** Opening Records for the exercise block **

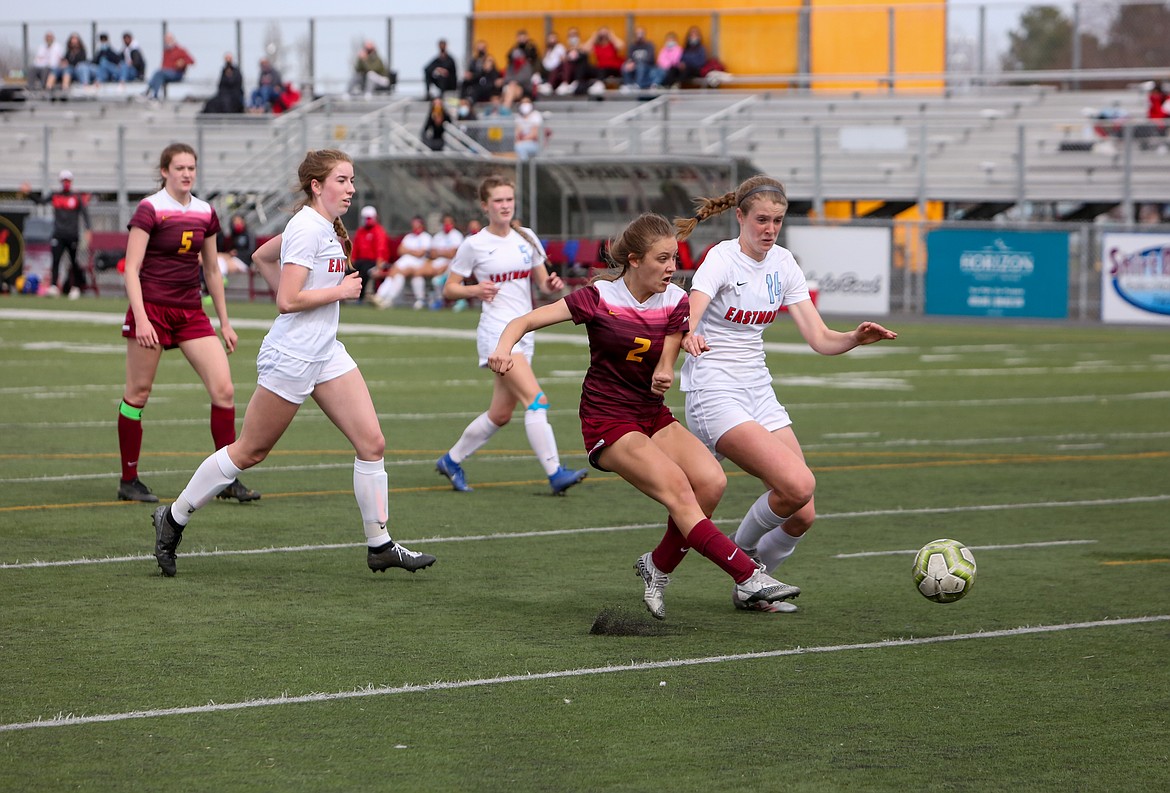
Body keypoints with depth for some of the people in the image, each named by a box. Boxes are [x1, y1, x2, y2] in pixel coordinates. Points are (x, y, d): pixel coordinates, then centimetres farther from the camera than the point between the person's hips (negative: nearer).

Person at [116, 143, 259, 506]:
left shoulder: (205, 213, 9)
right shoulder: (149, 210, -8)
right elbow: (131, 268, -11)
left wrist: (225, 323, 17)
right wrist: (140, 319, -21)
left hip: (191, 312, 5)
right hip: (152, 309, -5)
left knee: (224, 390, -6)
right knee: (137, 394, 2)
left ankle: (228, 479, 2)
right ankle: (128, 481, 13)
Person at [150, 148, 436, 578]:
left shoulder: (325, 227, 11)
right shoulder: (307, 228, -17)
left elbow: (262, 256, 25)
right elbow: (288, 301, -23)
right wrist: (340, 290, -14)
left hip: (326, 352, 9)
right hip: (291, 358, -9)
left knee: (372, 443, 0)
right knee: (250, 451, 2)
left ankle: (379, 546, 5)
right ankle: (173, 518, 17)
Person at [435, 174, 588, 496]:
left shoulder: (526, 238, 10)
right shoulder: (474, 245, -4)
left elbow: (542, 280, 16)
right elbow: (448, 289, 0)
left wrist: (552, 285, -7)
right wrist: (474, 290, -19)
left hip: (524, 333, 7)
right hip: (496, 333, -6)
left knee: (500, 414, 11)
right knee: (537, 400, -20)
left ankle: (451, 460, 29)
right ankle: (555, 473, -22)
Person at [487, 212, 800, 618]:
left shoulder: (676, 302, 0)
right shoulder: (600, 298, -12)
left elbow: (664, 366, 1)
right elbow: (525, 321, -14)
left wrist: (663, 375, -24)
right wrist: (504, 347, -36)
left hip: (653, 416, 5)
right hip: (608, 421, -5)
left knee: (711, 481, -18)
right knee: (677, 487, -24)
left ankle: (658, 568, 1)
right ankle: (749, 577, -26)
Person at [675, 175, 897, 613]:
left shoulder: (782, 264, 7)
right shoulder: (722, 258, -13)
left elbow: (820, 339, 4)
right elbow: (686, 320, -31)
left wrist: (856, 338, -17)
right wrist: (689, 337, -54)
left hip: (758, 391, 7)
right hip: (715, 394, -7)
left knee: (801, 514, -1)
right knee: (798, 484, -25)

** Closing Records for the exercise block **
** Opening Records for the exercise block **

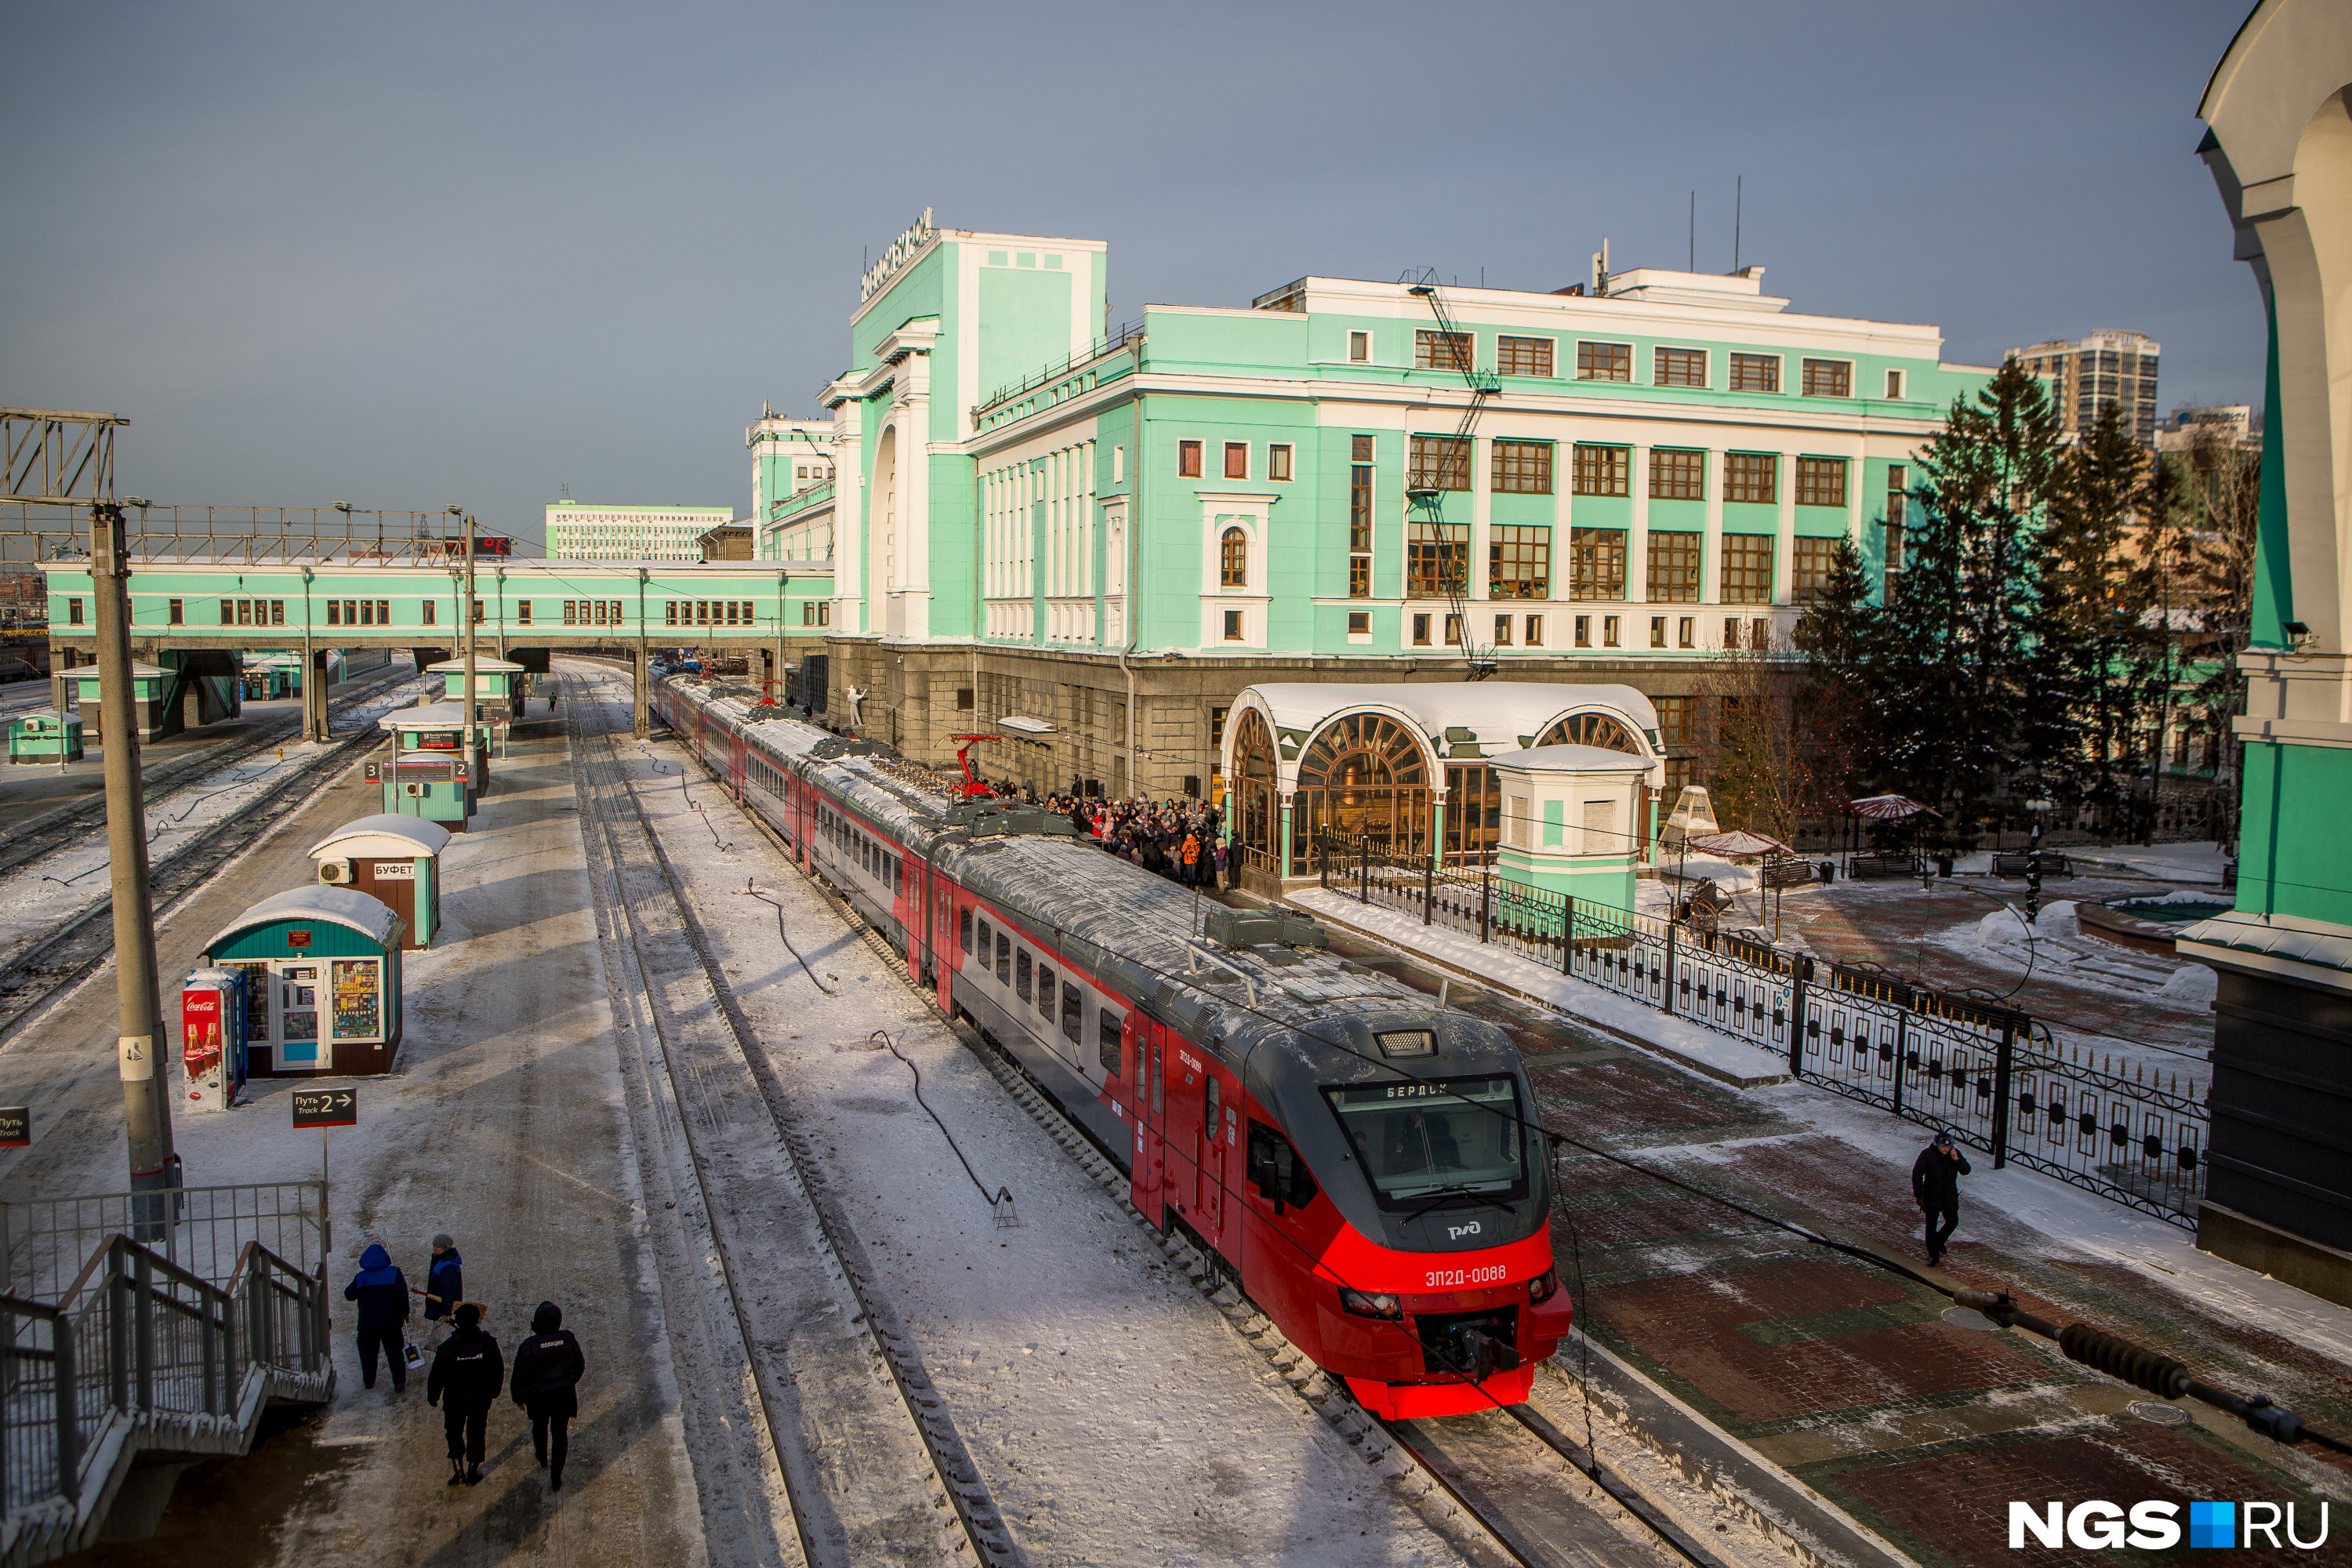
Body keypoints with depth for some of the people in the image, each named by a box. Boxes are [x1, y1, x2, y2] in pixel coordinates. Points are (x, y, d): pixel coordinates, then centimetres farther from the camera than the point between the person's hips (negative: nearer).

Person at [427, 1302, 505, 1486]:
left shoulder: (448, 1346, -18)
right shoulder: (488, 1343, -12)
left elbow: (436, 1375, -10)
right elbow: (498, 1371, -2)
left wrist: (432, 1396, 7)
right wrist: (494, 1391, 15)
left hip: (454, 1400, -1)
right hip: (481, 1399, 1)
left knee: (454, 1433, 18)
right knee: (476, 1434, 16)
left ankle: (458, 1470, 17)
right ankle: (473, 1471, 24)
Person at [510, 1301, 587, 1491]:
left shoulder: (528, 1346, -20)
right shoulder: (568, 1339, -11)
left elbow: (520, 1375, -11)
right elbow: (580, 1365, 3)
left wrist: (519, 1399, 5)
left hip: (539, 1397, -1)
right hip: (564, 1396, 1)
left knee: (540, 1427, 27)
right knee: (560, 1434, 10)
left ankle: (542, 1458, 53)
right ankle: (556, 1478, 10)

** Closing Records for the exercise block **
** Opening Records for the exercise block **

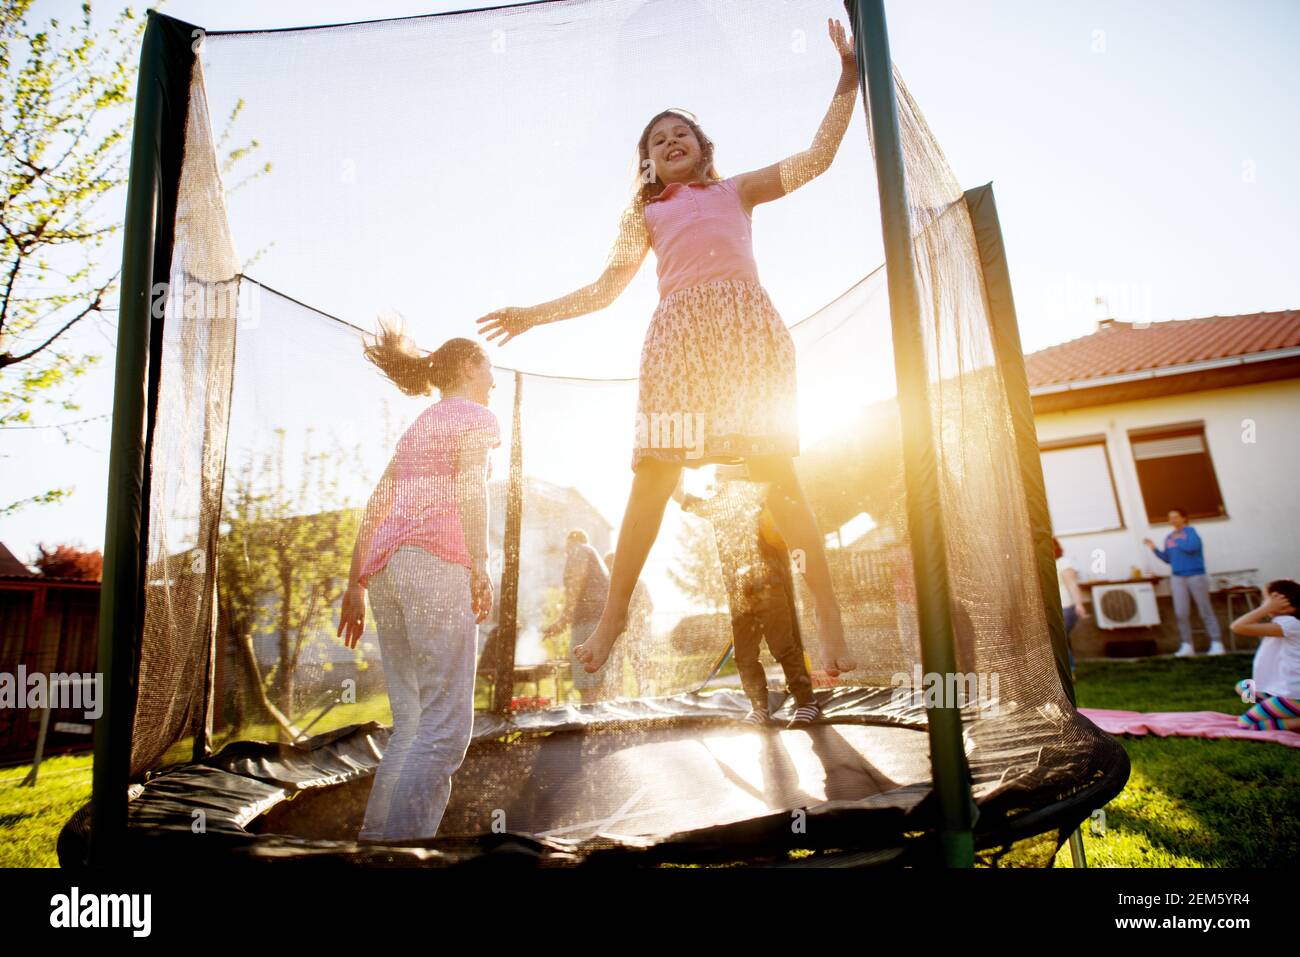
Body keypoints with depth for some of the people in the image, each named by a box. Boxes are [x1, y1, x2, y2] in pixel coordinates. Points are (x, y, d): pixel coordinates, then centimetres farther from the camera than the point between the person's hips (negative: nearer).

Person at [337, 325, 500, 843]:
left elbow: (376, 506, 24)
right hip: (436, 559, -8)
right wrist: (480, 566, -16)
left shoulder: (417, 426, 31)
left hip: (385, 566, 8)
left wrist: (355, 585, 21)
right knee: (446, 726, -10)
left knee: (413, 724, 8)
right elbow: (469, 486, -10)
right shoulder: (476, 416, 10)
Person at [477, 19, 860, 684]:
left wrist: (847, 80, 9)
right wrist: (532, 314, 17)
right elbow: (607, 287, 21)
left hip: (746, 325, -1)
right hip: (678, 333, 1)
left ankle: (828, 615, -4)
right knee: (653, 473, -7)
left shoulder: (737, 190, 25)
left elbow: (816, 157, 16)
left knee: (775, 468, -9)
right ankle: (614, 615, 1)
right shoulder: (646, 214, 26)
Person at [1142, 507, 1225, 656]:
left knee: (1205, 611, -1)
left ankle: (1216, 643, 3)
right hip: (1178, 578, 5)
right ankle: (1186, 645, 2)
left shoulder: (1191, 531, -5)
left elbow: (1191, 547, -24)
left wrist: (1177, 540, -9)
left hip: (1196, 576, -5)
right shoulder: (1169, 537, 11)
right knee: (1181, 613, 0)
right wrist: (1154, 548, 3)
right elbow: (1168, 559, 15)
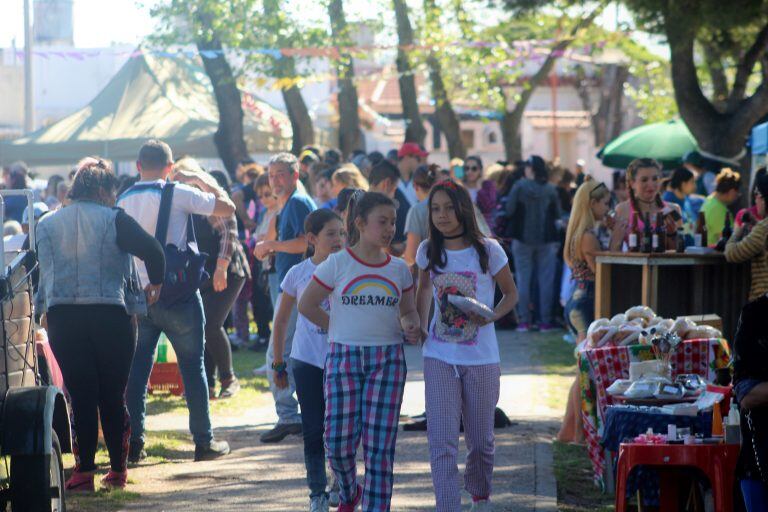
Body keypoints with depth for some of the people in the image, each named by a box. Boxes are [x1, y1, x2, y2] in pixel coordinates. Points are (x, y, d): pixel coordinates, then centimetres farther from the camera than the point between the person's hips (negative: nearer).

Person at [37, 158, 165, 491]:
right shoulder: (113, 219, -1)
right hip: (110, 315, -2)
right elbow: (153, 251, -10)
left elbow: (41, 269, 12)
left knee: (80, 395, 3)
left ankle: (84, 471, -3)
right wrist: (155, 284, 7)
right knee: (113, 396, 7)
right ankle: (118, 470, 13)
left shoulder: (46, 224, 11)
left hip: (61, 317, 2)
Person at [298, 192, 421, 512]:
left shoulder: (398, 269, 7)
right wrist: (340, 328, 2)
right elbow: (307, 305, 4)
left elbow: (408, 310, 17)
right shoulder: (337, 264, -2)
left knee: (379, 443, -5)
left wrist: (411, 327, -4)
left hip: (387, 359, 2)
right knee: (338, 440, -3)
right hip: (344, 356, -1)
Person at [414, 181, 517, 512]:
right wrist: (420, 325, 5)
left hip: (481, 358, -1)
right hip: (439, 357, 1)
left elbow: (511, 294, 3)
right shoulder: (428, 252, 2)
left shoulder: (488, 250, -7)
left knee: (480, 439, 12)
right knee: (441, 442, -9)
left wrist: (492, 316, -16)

** Closing Records for the exercise block **

#### Goal of the exercise:
Reproduce everything in the listing from the line containing "right wrist: (140, 319, -21)" down to the line containing "right shoulder: (307, 228, -17)", both included and nothing else, with each keypoint value (every x, y and depth number) scaled by 2.15 and rounded to a whole number, halves rounded up. Leave all other text and numbers in those lines unchanged.

#### Output for this exercise:
right wrist: (301, 686, -45)
left hip: (411, 671, 11)
right hip: (327, 664, -11)
left knee: (482, 839, -13)
right knee: (295, 847, 4)
left ankle: (490, 1030, 4)
right ankle: (275, 1034, 28)
Person at [150, 148, 436, 578]:
left shoulder: (699, 488, 24)
right shoulder: (660, 490, -37)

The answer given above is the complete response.